Is there a classification for surfaces on which we can specify a grid that forms right-angles at every intersection without singularities? For example, we can do this on the plane, cylinder, torus, and mobius-strip, but not the cone nor sphere which (I think) will always have singularities when we try. It seems related to the idea of a developable surface but not quite.
Do such surfaces have any special importance for this fact? I understand that coordinates are, by nature, quite arbitrary, but this is a question about the existence of coordinates with a certain property, so perhaps it can be more fundamentally related to the topology of the surface. Is there a formalization of this concept in terms of a manifold's atlas? Or perhaps something about an everywhere diagonal metric-tensor? (Just spitballing).
Edit: The reason the cone fails is obvious: it isn't a regular surface / manifold, i.e. it has a "sharp point." Meanwhile, the reason the sphere fails might be a result of the Hairy-Ball Theorem? I'm beginning to think that finding an orthogonal grid doesn't make a manifold special. What would make a manifold special is proving that no such grid can exist, which may require a Hairy-Ball-like theorem. Still open to answers!
Here's an answer for finite type oriented surfaces by which I mean any surface $S$ that is diffeomorphic to an oriented surface $F$ which is closed --- meaning compact, connected, and empty boundary --- minus a finite subset $A \subset F$. (I suspect something similar works in the nonorientable case, but I think I"ll restrict my answer to the orientable case)
First, if $A = \emptyset$ and hence $S=F$ is closed then a necessary and sufficient condition is that the genus equals $1$.
I claim that if $A \ne \emptyset$ then $S$ has such a grid as you ask for.

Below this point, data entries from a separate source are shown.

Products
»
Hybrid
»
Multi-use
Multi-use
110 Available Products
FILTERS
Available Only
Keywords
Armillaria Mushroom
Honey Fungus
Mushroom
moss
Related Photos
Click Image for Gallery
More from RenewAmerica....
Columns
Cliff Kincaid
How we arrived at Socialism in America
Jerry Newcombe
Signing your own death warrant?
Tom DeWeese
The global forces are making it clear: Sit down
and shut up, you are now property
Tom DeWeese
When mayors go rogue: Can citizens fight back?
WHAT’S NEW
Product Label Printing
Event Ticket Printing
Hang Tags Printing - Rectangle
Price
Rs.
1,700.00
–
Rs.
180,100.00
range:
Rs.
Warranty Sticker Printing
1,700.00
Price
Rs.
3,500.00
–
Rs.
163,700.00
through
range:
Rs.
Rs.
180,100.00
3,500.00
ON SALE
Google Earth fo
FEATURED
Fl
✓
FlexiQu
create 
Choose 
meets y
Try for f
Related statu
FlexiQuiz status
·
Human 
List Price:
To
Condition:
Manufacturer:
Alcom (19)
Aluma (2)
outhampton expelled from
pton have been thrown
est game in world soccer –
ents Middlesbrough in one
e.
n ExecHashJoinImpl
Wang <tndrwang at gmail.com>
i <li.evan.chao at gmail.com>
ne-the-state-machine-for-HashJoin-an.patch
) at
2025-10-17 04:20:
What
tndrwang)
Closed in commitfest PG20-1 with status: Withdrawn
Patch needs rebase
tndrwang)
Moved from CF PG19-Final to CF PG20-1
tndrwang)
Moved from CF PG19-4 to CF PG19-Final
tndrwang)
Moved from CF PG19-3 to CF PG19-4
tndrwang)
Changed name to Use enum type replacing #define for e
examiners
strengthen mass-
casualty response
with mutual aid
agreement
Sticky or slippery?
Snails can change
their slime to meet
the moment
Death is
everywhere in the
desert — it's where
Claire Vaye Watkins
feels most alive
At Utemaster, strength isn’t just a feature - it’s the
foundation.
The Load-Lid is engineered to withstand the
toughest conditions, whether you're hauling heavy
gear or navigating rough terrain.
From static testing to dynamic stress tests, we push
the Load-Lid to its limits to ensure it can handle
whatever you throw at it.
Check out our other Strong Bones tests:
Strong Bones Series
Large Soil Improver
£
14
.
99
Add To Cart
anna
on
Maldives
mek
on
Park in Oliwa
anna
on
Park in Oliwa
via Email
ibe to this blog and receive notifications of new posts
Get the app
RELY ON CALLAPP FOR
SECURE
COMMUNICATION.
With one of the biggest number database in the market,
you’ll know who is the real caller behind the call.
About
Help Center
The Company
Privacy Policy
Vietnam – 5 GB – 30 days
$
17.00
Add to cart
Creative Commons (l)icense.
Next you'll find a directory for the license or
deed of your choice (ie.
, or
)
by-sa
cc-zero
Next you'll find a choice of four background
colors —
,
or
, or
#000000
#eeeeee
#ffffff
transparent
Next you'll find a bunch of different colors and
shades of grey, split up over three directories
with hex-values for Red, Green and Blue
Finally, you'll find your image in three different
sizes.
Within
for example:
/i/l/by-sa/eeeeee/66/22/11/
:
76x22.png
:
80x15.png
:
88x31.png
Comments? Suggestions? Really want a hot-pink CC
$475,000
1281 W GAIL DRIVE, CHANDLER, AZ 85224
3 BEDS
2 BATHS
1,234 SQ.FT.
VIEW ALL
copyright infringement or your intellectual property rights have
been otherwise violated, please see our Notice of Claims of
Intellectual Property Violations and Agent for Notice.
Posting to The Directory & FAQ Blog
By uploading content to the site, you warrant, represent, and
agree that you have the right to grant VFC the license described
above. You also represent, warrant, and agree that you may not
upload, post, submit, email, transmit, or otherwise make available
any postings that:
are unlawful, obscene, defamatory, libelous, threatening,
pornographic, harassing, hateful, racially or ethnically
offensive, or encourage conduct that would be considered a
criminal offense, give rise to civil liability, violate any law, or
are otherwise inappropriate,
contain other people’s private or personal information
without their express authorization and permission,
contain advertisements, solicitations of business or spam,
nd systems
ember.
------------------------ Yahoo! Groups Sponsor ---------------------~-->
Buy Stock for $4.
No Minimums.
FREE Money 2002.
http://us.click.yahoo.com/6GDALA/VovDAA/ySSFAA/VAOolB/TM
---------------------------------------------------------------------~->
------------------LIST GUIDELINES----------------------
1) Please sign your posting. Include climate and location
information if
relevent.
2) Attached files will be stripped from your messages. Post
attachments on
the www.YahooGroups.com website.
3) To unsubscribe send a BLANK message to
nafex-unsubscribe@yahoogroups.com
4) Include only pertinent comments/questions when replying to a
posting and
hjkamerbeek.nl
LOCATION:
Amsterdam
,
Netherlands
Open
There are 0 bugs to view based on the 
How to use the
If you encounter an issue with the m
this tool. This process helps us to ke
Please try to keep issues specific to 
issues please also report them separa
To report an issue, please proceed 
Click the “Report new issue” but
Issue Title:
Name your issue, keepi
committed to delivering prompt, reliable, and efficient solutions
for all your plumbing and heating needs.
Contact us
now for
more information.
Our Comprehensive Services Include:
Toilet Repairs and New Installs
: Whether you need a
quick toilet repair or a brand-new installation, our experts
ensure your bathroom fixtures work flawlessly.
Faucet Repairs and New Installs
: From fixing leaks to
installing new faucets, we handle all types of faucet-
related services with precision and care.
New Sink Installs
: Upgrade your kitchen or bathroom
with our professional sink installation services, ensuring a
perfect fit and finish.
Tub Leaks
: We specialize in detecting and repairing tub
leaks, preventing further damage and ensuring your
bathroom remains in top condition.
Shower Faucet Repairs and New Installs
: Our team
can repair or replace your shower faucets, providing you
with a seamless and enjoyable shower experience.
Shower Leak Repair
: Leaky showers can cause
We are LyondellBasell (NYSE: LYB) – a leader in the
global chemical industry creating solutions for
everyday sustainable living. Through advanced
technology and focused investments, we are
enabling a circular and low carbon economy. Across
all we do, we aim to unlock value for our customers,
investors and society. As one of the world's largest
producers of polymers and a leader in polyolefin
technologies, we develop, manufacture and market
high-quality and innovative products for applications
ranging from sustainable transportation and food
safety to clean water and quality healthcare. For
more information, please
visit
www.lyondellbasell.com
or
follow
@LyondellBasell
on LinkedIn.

First let me describe all genus $0$ examples, i.e. all examples where $F$ is a sphere minus $1$ or more points. If $A$ has just $1$ point then $S=F-A$ is diffeomorphic to $\mathbb R^2$, in which the horizontal/vertical lines give such a grid, as depicted in your question. If $A$ has $k \ge 2$ points then $S=F-A$ is homeomorphic to $\mathbb R^2$ minus $k-1$ points, and again the horizontal/vertical lines (punctured at $k-1$ points) gives such a grid.
Also one can do all genus $1$ examples, i.e. where $F$ is a torus, because $F$ itself has such a grid, and then you can remove any finite subset of points.
You can see from these examples that if the genus is fixed and if you can describe a grid on the once punctured surface of genus $g$, then you obtain a grid on a genus $g$ surface punctured at any nonempty finite set.
So, what does one do if $F$ is the closed surface of genus $2$, and $S$ is $F$ minus $1$ point? In this case, consider a regular octagon in the plane, and glue every side with the opposite parallel side, using a gluing map identifies each opposite pair of sides by a Euclidean translation. The quotient under this gluing is a closed surface of genus $2$. All 8 vertices of the octagon are identified to a single point of $F$ which we take to be $A$. Now puncture $F$ at that one point to give the surface $S=F-A$, so we can think of $S$ as the quotient of the octagon with its 8 vertices removed. What one observes is that if one restricts the horizontal/vertical lines of $\mathbb R^2$ to the octagon with vertices removed, and then maps those lines to the quotient surface $S=F-A$, the result is a grid as you desire.
And then this generalizes to any genus: take a regular planar $4g$-gon, remove its vertices, and glue opposite side pairs; the horizontal\vertical grid on the plane descends to a grid such as you ask for, on the genus $g$ surface puncture at $1$ point.